You finished a play recently in the West End?
I did yeah, I just finished six months in a World War One play, called Birdsong.
Which do you prefer, film or the theatre?
They both have their challenges really. There’s nothing quite matches up to the feeling of telling a whole story to an audience on one night, and getting through to the end of it, feeling like you’ve told that story successfully. You take that audience on that journey with you. You have a lot more control and power as a stage actor because you can change and manipulate things to suit the audience and suit that particular night. On film there’s so many more people involved in crafting those moments. All you can do as a film actor is give those moments of amusement or whatever is and hope and prey that the director and editor will put it together in an arc that makes sense. The responsibility is not yours anymore. Performance in film is very collaborate and performance on stage is very much your own. The weird thing about theatre is when you finish it feels like it never happened, especially if you don’t talk about it. You tend not to – and then when the theatre is stripped and it has other posters on there… it’s just bizarre, it feels like a weird dream.
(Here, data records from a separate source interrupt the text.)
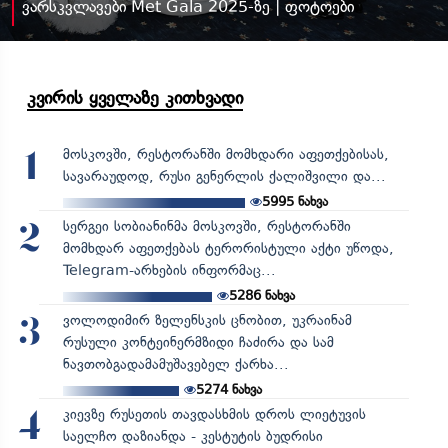
ვარსკვლავები Met Gala 2025-ზე | ფოტოები
კვირის ყველაზე კითხვადი
მოსკოვში, რესტორანში მომხდარი აფეთქებისას,
1
სავარაუდოდ, რუსი გენერლის ქალიშვილი და...
5995
ნახვა
სერგეი სობიანინმა მოსკოვში, რესტორანში
2
მომხდარ აფეთქებას ტერორისტული აქტი უწოდა,
Telegram-არხების ინფორმაც...
5286
ნახვა
ვოლოდიმირ ზელენსკის ცნობით, უკრაინამ
3
რუსული კონტეინერმზიდი ჩაძირა და სამ
ნავთობგადამამუშავებელ ქარხა...
5274
ნახვა
კიევზე რუსეთის თავდასხმის დროს ლიეტუვის
4
საელჩო დაზიანდა - კესტუტის ბუდრისი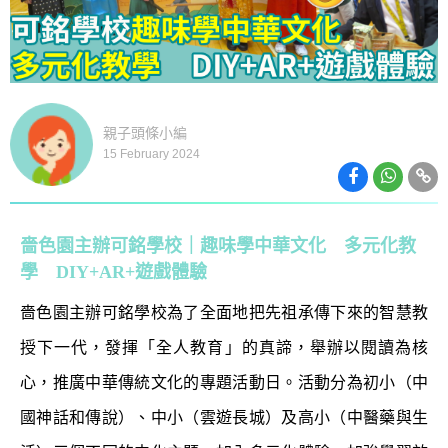
親子頭條小編
15 February 2024
嗇色園主辦可銘學校｜趣味學中華文化 多元化教
學 DIY+AR+遊戲體驗
嗇色園主辦可銘學校為了全面地把先祖承傳下來的智慧教
授下一代，發揮「全人教育」的真諦，舉辦以閱讀為核
心，推廣中華傳統文化的專題活動日。活動分為初小（中
國神話和傳說）、中小（雲遊長城）及高小（中醫藥與生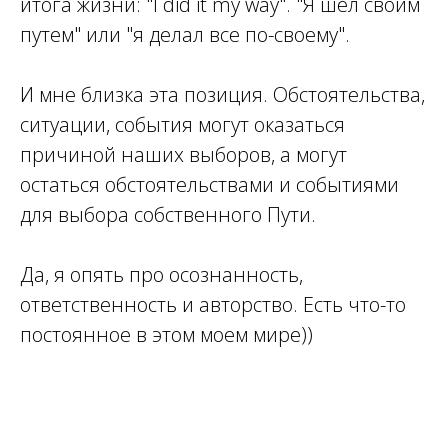
итога жизни: "I did it my way". "Я шел своим
путем" или "я делал все по-своему".
И мне близка эта позиция. Обстоятельства,
ситуации, события могут оказаться
причиной наших выборов, а могут
остаться обстоятельствами и событиями
для выбора собственного Пути.
Да, я опять про осознанность,
ответственность и авторство. Есть что-то
постоянное в этом моем мире))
Did you get on with Robert Sheehan when shooting?
Yeah, absolutely. And straight away as well. I didn’t know who he was in the beginning and he gave me the DVDs of Misfits to educate me. I came in the next day completely in awe of him, going ‘You’re amazing. You’re a comic genius!’ He is so talented, one of the most naturally talented young actors. He can just switch between serious and crazy, frustrated and angry and stupid comedy in two seconds – he doesn’t even have to try. I’m proud of him in the way that an older brother is. I’ve got a little brother and you love them and you’re very proud of them and they annoy you – it clicked very quickly between us.
Killing Bono is released in cinemas on 1st April 2011.